▶ Your instructions
Reproduce without alteration the lines of the material below, from the line containing "pose: elev=327.6 azim=236.6" through the line containing "Dot at: (160, 207)", including both.

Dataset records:
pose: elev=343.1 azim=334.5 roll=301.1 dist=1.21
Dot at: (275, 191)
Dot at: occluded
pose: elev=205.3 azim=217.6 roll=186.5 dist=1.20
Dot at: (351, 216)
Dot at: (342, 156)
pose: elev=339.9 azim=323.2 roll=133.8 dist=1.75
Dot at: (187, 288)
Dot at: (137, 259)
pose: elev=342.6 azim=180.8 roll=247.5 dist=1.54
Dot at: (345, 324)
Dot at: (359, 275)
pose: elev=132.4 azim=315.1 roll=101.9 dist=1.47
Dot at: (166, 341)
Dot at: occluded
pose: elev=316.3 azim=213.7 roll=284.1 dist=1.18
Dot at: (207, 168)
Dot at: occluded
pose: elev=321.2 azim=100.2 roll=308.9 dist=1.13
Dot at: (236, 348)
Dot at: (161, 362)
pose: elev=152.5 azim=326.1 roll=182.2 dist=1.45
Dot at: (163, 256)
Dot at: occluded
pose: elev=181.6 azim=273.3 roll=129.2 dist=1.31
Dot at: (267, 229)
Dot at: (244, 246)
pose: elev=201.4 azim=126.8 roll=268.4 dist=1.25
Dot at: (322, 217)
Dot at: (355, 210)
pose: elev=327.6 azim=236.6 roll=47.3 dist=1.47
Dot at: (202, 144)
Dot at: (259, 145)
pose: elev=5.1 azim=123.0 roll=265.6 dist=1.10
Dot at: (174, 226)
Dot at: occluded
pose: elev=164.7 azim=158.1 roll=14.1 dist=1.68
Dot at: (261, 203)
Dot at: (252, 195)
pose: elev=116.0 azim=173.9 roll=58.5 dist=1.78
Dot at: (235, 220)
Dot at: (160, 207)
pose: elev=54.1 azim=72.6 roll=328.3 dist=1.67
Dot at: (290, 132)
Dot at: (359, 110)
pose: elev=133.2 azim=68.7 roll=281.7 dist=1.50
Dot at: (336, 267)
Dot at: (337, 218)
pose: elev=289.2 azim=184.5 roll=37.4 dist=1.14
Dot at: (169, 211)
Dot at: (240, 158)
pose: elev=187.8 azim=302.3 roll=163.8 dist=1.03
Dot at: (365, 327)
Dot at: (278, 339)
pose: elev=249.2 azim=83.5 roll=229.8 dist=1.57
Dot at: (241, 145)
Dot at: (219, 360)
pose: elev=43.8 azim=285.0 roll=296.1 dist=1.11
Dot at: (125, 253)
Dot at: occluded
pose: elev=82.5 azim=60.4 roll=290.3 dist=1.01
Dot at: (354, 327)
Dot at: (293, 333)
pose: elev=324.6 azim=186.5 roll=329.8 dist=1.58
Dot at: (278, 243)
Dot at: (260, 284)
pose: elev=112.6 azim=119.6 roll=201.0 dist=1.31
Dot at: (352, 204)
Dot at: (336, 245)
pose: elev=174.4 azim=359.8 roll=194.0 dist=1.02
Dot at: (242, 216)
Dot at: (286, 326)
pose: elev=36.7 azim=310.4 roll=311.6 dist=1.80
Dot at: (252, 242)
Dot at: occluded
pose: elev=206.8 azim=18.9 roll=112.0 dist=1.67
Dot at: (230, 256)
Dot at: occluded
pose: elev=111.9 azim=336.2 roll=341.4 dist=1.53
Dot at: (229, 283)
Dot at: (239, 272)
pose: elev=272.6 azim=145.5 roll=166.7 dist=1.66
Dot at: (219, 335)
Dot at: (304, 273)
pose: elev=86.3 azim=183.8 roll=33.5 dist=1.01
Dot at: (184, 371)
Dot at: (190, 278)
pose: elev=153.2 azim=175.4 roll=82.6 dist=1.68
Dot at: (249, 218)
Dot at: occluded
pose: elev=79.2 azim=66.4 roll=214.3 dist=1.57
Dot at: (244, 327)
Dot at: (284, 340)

▶ Written answer
pose: elev=327.6 azim=236.6 roll=47.3 dist=1.47
Dot at: (202, 144)
Dot at: (259, 145)
pose: elev=5.1 azim=123.0 roll=265.6 dist=1.10
Dot at: (174, 226)
Dot at: occluded
pose: elev=164.7 azim=158.1 roll=14.1 dist=1.68
Dot at: (261, 203)
Dot at: (252, 195)
pose: elev=116.0 azim=173.9 roll=58.5 dist=1.78
Dot at: (235, 220)
Dot at: (160, 207)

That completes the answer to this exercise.